Exercise brief:
Extend the news text on Northern Ireland's unionist parties and the Irish protocol, picking up after its final sentence.

Document text:
The four main unionist parties in Northern Ireland have formed an alliance to scrap the Irish protocol, agreed by the EU and the UK to maintain a smooth flow of goods on the island, as the UK government steps up its attempts to renegotiate it.
In a joint statement issued on Tuesday (28 September), the Democratic Unionist Party, the Ulster Unionist party, the Traditional Unionist Voice, and the Progressive Unionist party stated that “our unalterable position that the protocol must be rejected and replaced by arrangements which fully respect Northern Ireland’s position as a constituent and integral part of the United Kingdom.”
“Unionism stands united in opposing the protocol. The Irish Sea border must go,” said Jeffrey Donaldson, the leader of the Democratic Unionist Party, the largest governing party in the province, in a video accompanying the statement.
Under the protocol, which was negotiated and agreed by the UK and EU as part of the Brexit Withdrawal Agreement, Northern Ireland is considered to be part of the single market for goods to avoid a hard border on the island of Ireland.
Opposed by unionist parties, who consider themselves British, throughout the negotiating process, the protocol effectively carves Northern Ireland out of the UK’s own single market.

Supplied information:
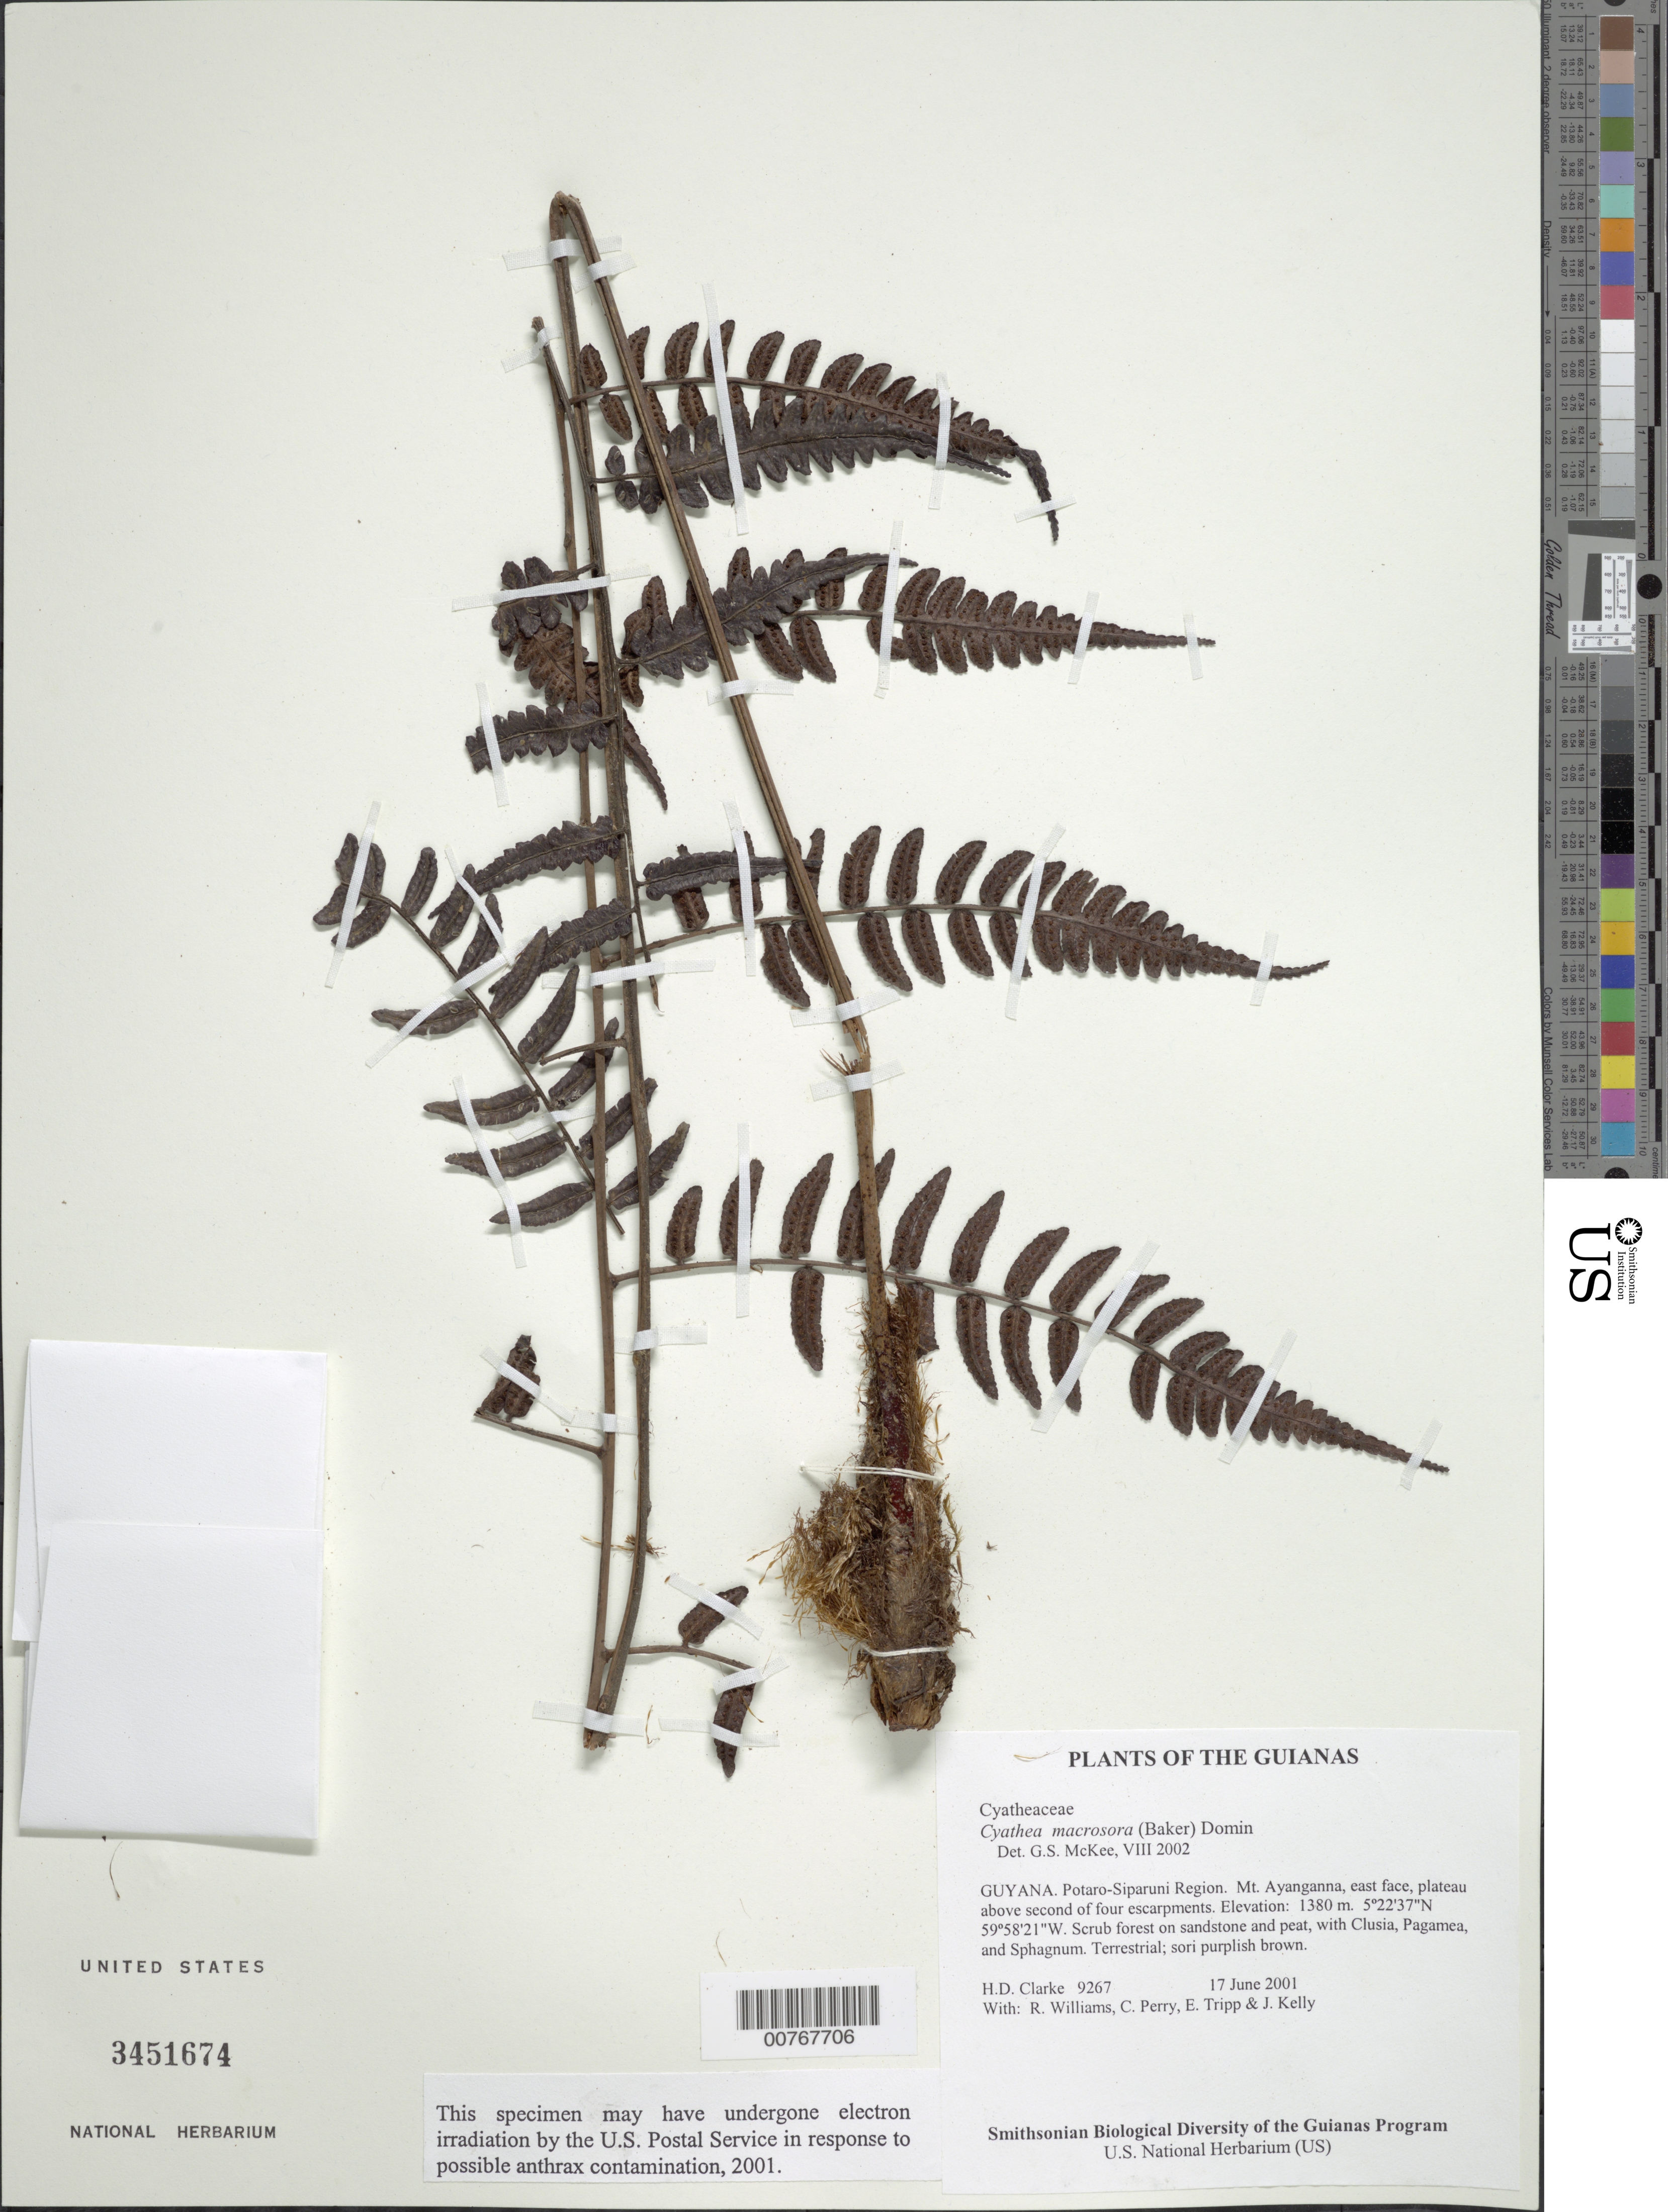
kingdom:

Answer to this exercise:
Although Prime Minister Boris Johnson promised that businesses trading to and from Northern Ireland would not face additional bureaucracy and paperwork, the reality has seen major supply chain delays and empty shelves in shops.
The unionist parties stated that “the huge disruption of trade in the supply of goods from Great Britain to Northern Ireland has caused unnecessary supply chain disruption and unacceptable and unsustainable levels of bureaucracy and barriers to trade within our own nation.
“The resulting diversion and reorientation of trade is destructive of Northern Ireland’s place in the United Kingdom and will result in an economic realignment which is unacceptable,” they said.
Meanwhile, Boris Johnson’s government said the problems are with the implementation rather than the text of the protocol.
In a bid to ease the burden on businesses, UK ministers have repeatedly extended the grace periods during which products crossing from Britain to Northern Ireland will not be checked, prompting the EU to threaten legal action for breaching the protocol’s terms.
The EU is expected to table fresh proposals to address UK demands for a substantial rewrite of the protocol.
The devolved Northern Ireland government has estimated that between January and March, about 20% of all the EU’s customs checks were being conducted on products entering Northern Ireland, even though the province’s population totals just 0.5% of the EU as a whole.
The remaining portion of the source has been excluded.